TASK REQUIREMENTS
(A) Duplicate the part of the access log proposal starting with "At the moment" and going on through "looks as follows.".
(B) Answer these questions about the access log proposal:
(i) In which file do the access log configurations need to be placed?
(ii) What does the attribute "upstream_ip" stand for?
(iii) What two formats can an access log entry take?

PROVIDED PASSAGE
----------------------------------------
Make the order of access log information configurable

Motivation

It is common to have different information in the access log based on the organization. Therefore, current limitations in access log, hinders the usability of Ballerina.

Description

At the moment one can enable access log using the below configuration for a given HTTP service.

[ballerina.http.accessLogConfig]
# Enable printing access logs on the Console. The default value is `false`.
console = true
# Specify the file path to save the access logs. This is optional.  
path = "testAccessLog.txt"

These configurations need to be in the config.toml and the resulting output looks as follows.

127.0.0.1 - - [15/Dec/2022:11:39:42 +0530] "GET /albums HTTP/1.1" 200 95 "-" "curl/7.79.1"

The above output is fixed and the user has no control over it. First thing that is needed to make it configurable is to list down the type information. Following is the key and description of each information that can be printed with the new proposal.

Name	Description
remote_ip	IP of the remote address
verb	HTTP verb of the request
path	Path of the request
schema_and_version	Schema of the request and HTTP version
status_code	HTTP status code
response_size	Size of the response body
request_size	Size of the request body
response_time	Time to took send the response
agent	Name of the agent who sent the request
upstream_ip	IP of the upstream server
upstream_response_time	Upstream server response time

Please note that time and the date of log is not configurable. Then to make this information configurable, a new key is introduced to the config.toml configuration as attributes.

[ballerina.http.accessLogConfig]
# The list of attributes to be printed
attributes = remote_ip, verb, path, schema_and_version, status_code, response_size, agent

One can configure the list of attributes as needed. The above is the default list. Finally, to change the format of access log entry another new configuration is introduced as format. The two formats are flat and json.
----------------------------------------
COLLECTED MATERIAL
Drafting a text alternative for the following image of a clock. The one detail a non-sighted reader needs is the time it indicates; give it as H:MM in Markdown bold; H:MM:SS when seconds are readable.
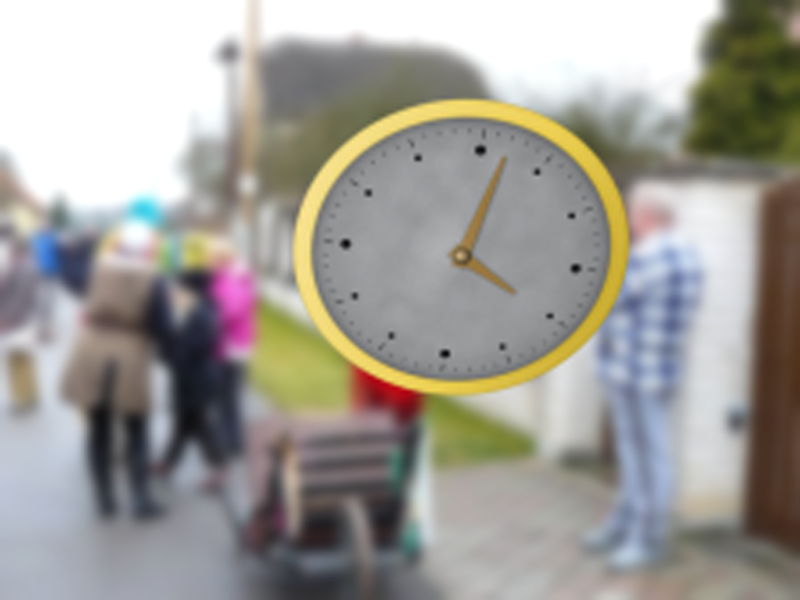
**4:02**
----------------------------------------
EXERCISE ANSWERS
(A)
At the moment one can enable access log using the below configuration for a given HTTP service.

[ballerina.http.accessLogConfig]
# Enable printing access logs on the Console. The default value is `false`.
console = true
# Specify the file path to save the access logs. This is optional.  
path = "testAccessLog.txt"

These configurations need to be in the config.toml and the resulting output looks as follows.

(B)
(i) config.toml
(ii) IP of the upstream server
(iii) Flat and json